How often do we/I overlook the potential root cause of some sickness as being a demonic influence?
Although it is not always the cause of sickness (as Jesus did not always rebuke a demon to heal people), it was the cause sometimes in the Gospels.
So, may we not overlook this potential cause of sickness and suffering, but rather may we not be like the disciples who were seemingly stumped by what Jesus intended for them to have clear authority over (Matthew 10:7-8).
When the disciples and Jesus are alone, the disciples approach Jesus. They must have felt the frustration of Jesus towards them and the chasm of contrast between their ineffective help and Jesus’ towards the epileptic boy. So the disciples ventured to ask Jesus why they were so ineffective? (Vs19)

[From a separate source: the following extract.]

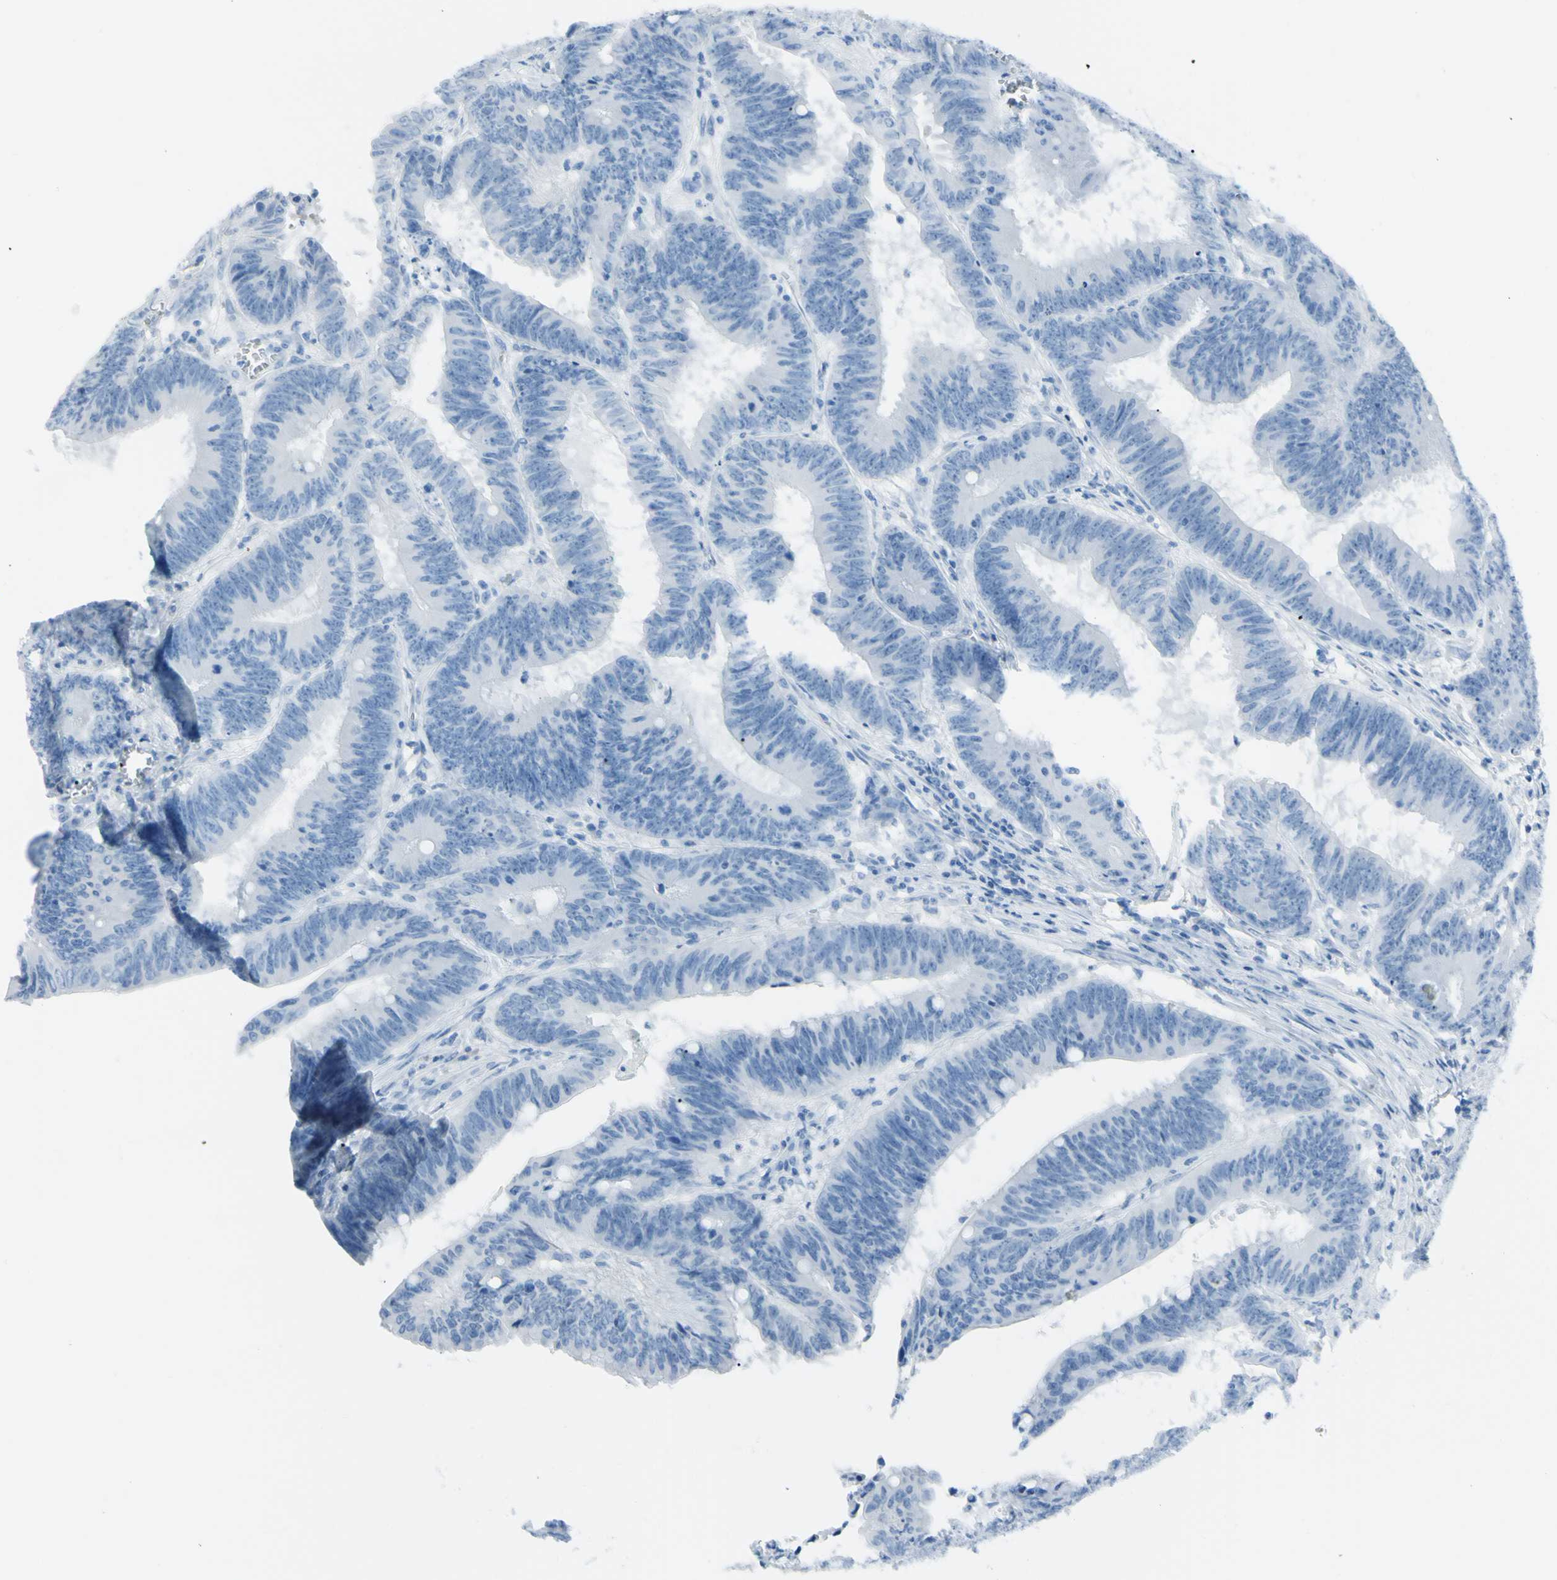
{"staining": {"intensity": "negative", "quantity": "none", "location": "none"}, "tissue": "colorectal cancer", "cell_type": "Tumor cells", "image_type": "cancer", "snomed": [{"axis": "morphology", "description": "Adenocarcinoma, NOS"}, {"axis": "topography", "description": "Colon"}], "caption": "Immunohistochemistry (IHC) photomicrograph of neoplastic tissue: human colorectal cancer stained with DAB (3,3'-diaminobenzidine) exhibits no significant protein staining in tumor cells. The staining was performed using DAB to visualize the protein expression in brown, while the nuclei were stained in blue with hematoxylin (Magnification: 20x).", "gene": "TFPI2", "patient": {"sex": "male", "age": 45}}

He said to them, “Because of your little faith. For truly, I say to you, if you have faith like a grain of mustard seed, you will say to this mountain, ‘Move from here to there,’ and it will move, and nothing will be impossible for you.”Matthew 17:20
But was it the amount of faith the disciples did/didn’t have? Or was it more that they didn’t have any – even a little faith?
Although all the translations I have looked at translate ‘oligopistian’ as ‘little faith’, this contradicts what Jesus goes on to say to the disciples.

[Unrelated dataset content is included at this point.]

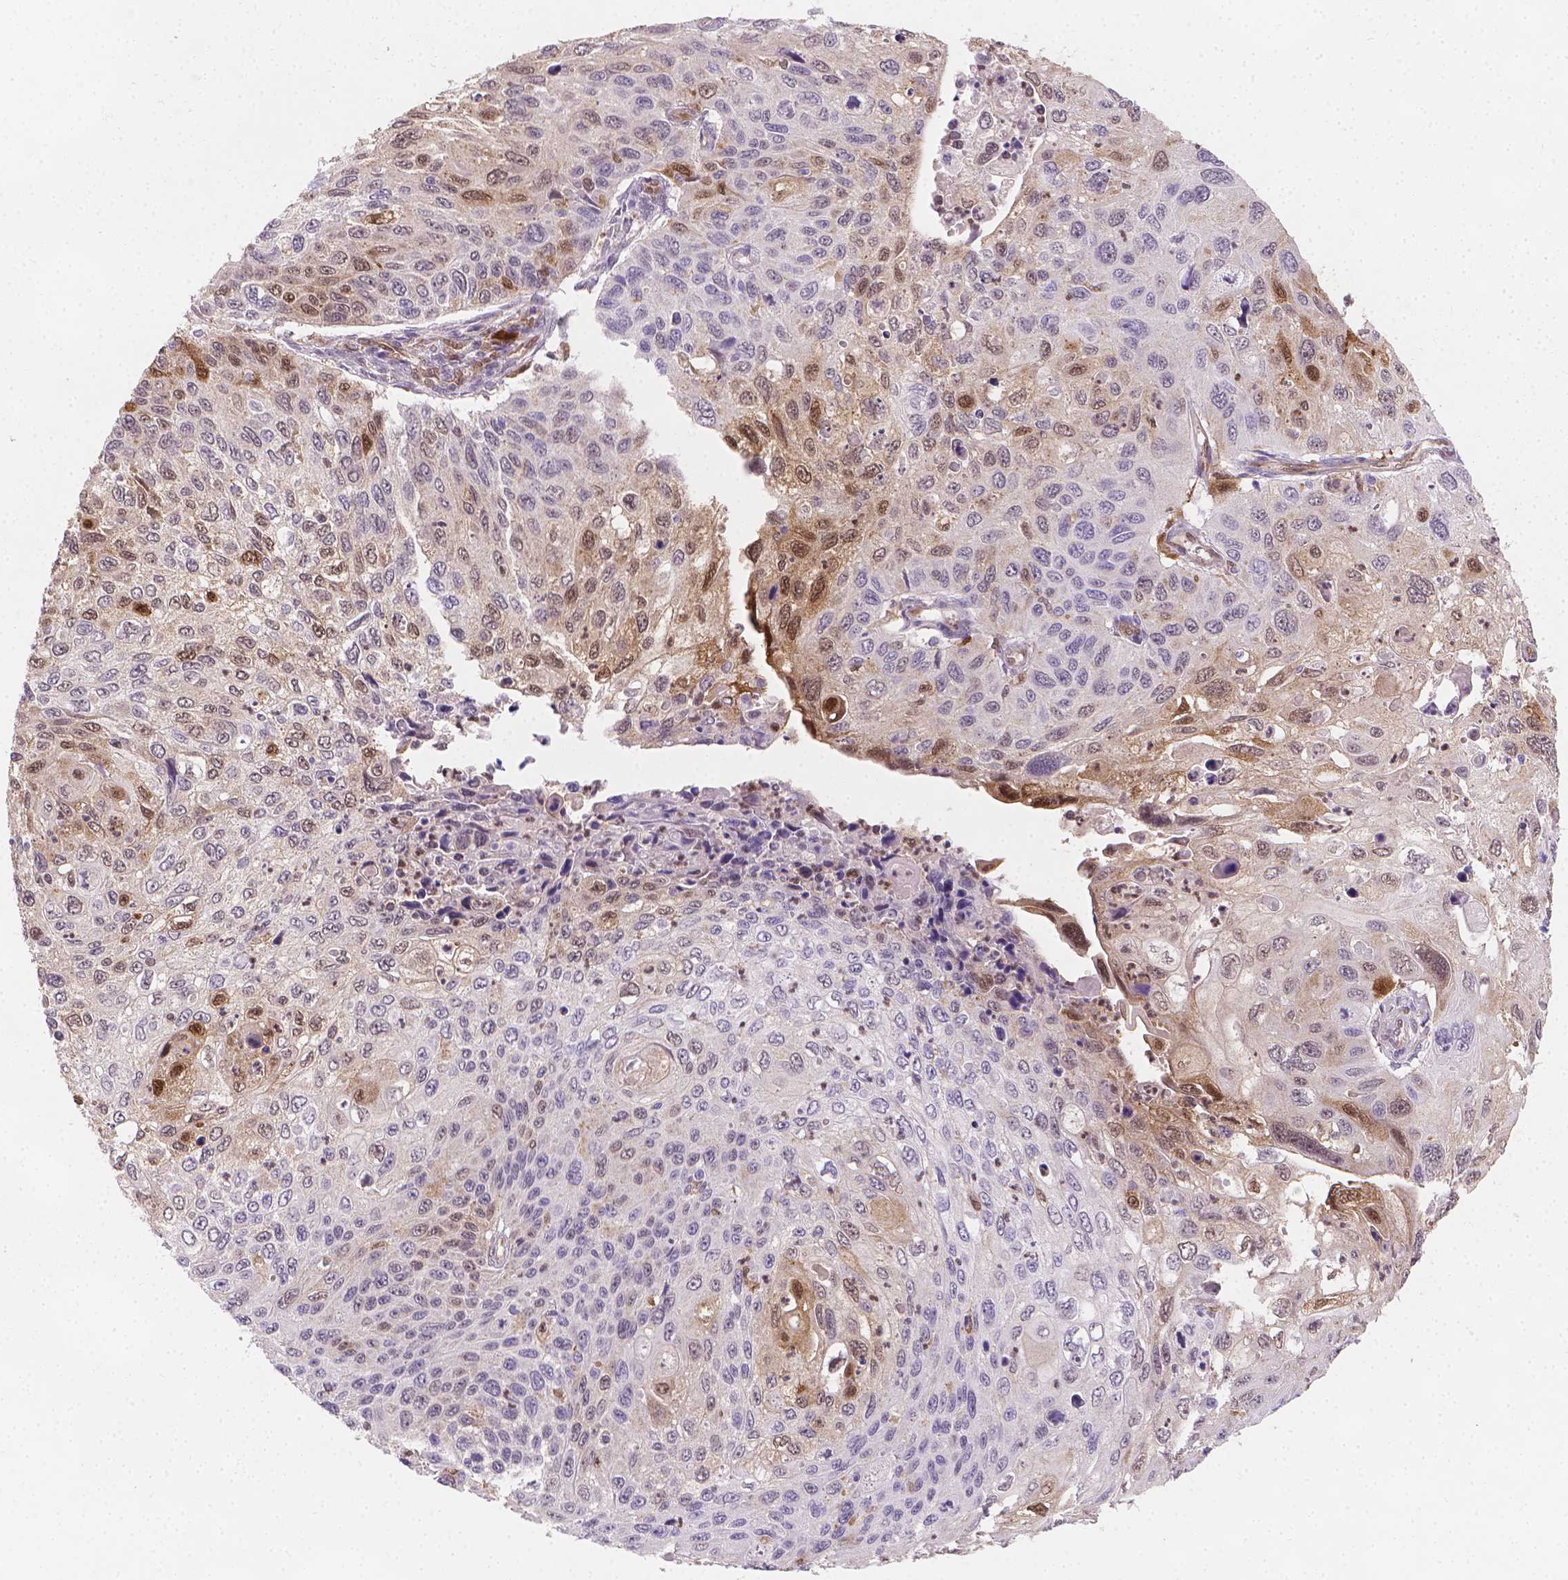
{"staining": {"intensity": "moderate", "quantity": "<25%", "location": "cytoplasmic/membranous,nuclear"}, "tissue": "cervical cancer", "cell_type": "Tumor cells", "image_type": "cancer", "snomed": [{"axis": "morphology", "description": "Squamous cell carcinoma, NOS"}, {"axis": "topography", "description": "Cervix"}], "caption": "IHC (DAB) staining of cervical cancer (squamous cell carcinoma) exhibits moderate cytoplasmic/membranous and nuclear protein staining in about <25% of tumor cells.", "gene": "TNFAIP2", "patient": {"sex": "female", "age": 70}}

So, humbly I suggest that a better translation is ‘lack of faith’ or ‘ineffectual faith’ (see Louw-Nida 31.95) for the following reasons;
- Jesus’ teaching in the remainder of vs20 points not to the size of their faith but the lack of their faith that was the reason they were unable to deliver the boy from the demonic influence. Jesus says to them that even faith as small/tiny as a mustard seed can cause “nothing to be impossible for them”! If oligopistian – is translated as ‘little faith’, then there is a contradiction in vs20.
- Translating oligopistian as ‘lack of faith’ or ‘ineffectual faith’ also fits vs17 better where Jesus exclaims, ‘Oh faithless and twisted generation.’ Jesus is lamenting not the amount of faith in those he is speaking to but their lack of faith (apistos).

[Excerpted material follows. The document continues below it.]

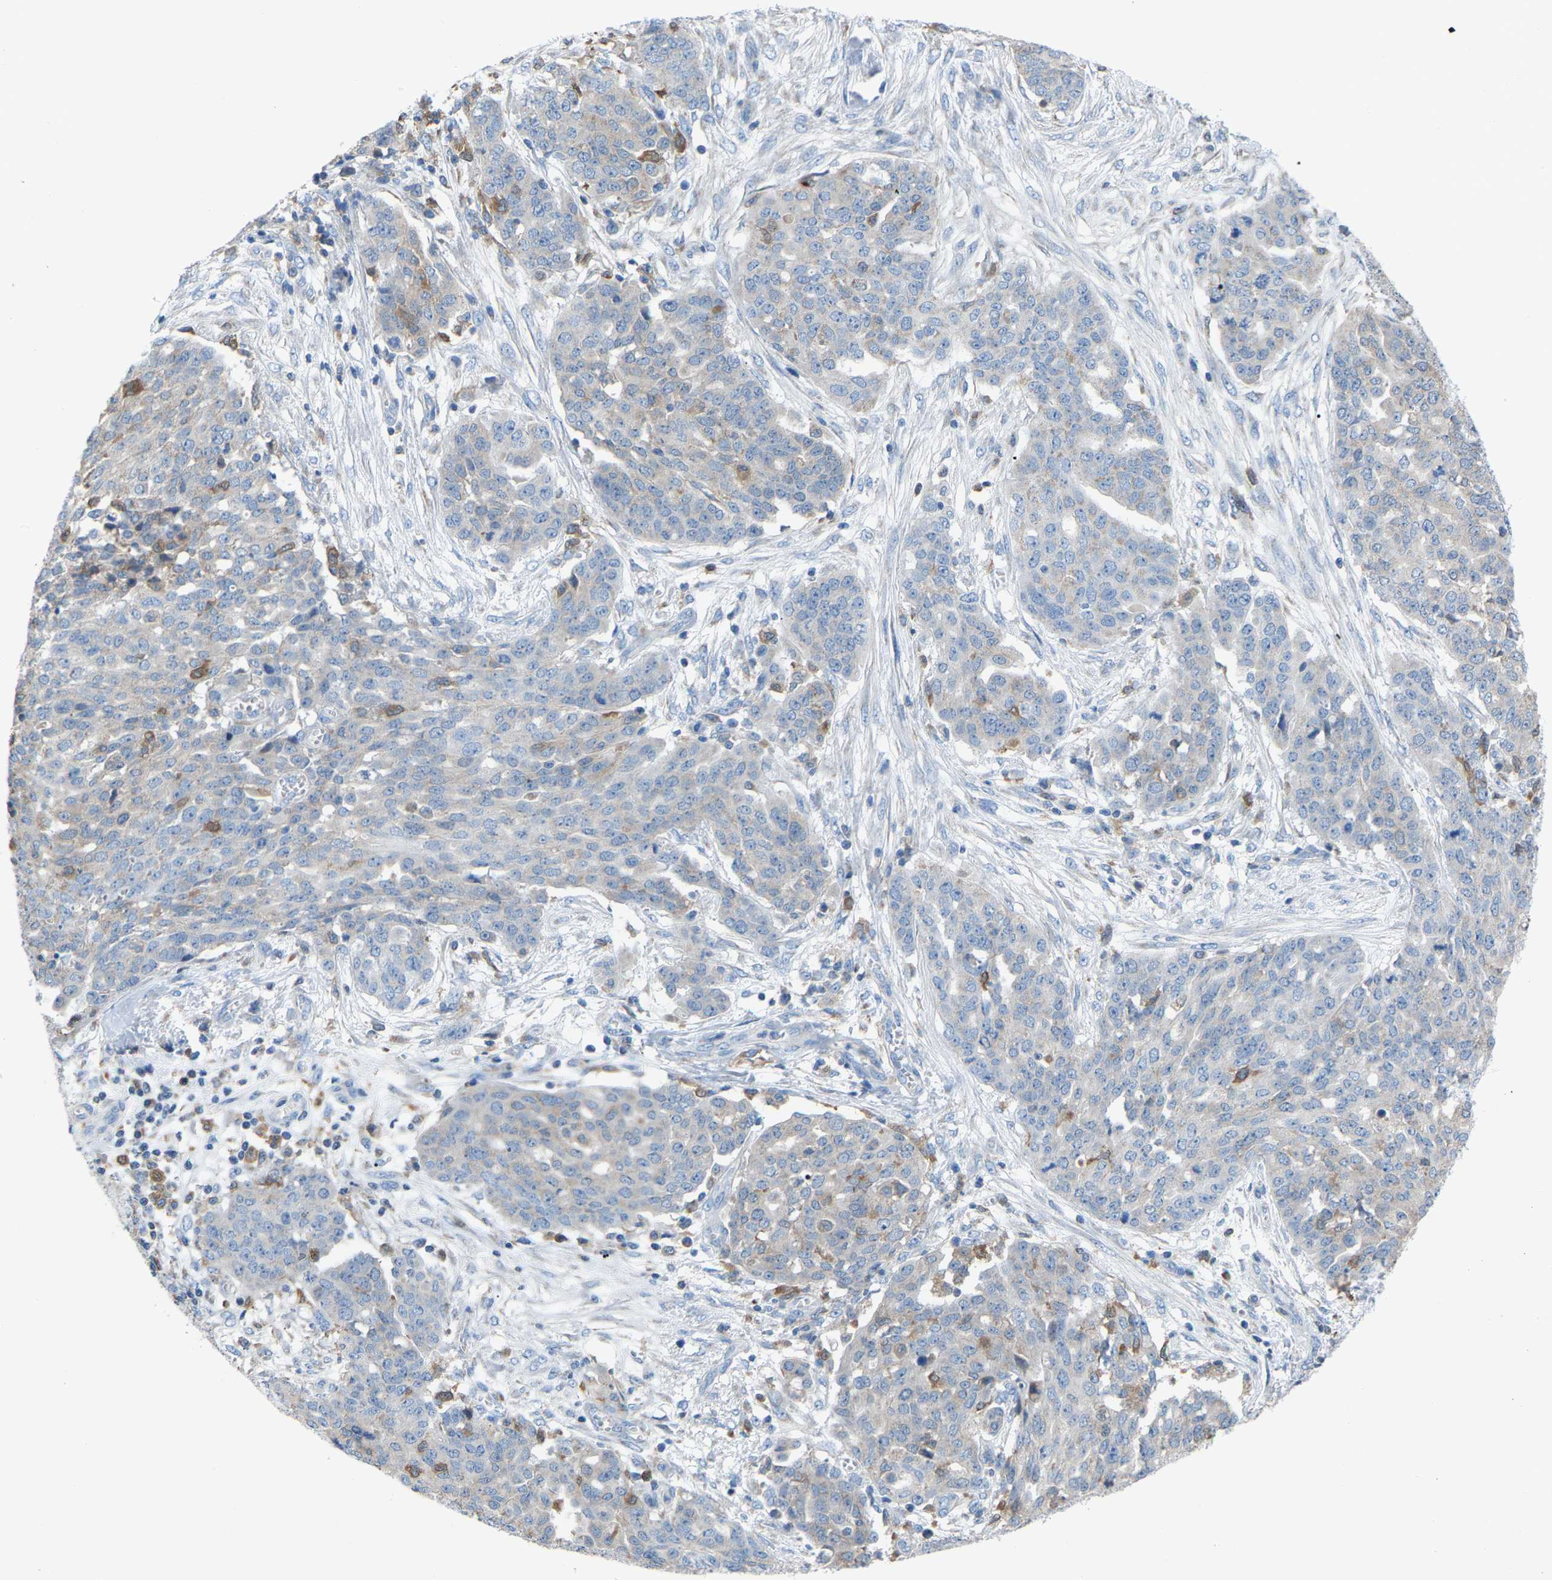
{"staining": {"intensity": "negative", "quantity": "none", "location": "none"}, "tissue": "ovarian cancer", "cell_type": "Tumor cells", "image_type": "cancer", "snomed": [{"axis": "morphology", "description": "Cystadenocarcinoma, serous, NOS"}, {"axis": "topography", "description": "Soft tissue"}, {"axis": "topography", "description": "Ovary"}], "caption": "This micrograph is of ovarian serous cystadenocarcinoma stained with IHC to label a protein in brown with the nuclei are counter-stained blue. There is no staining in tumor cells.", "gene": "CROT", "patient": {"sex": "female", "age": 57}}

Jesus’ frustration with the disciples appears to be that they did not have any faith to heal the boy, despite all they have seen & the mandate He had given them to go and heal and deliver people in His name.
Jesus knew that even just a tiny mustard seed size of faith would have been sufficient to deliver the boy – but they didn’t even have that amount of faith – they had a lack of faith…
It reminds me of how the issue is not the size of our faith, but rather who that faith is in! If even your little faith is in Jesus, then ‘nothing is impossible for you’ (vs20).
Lord, I thank you that all we/I need is some faith in You. Help me see everything in life and ministry through this lens of faith in You, the only One worth trusting. May I/we be both challenged & comforted by seeing these truths in this encounter.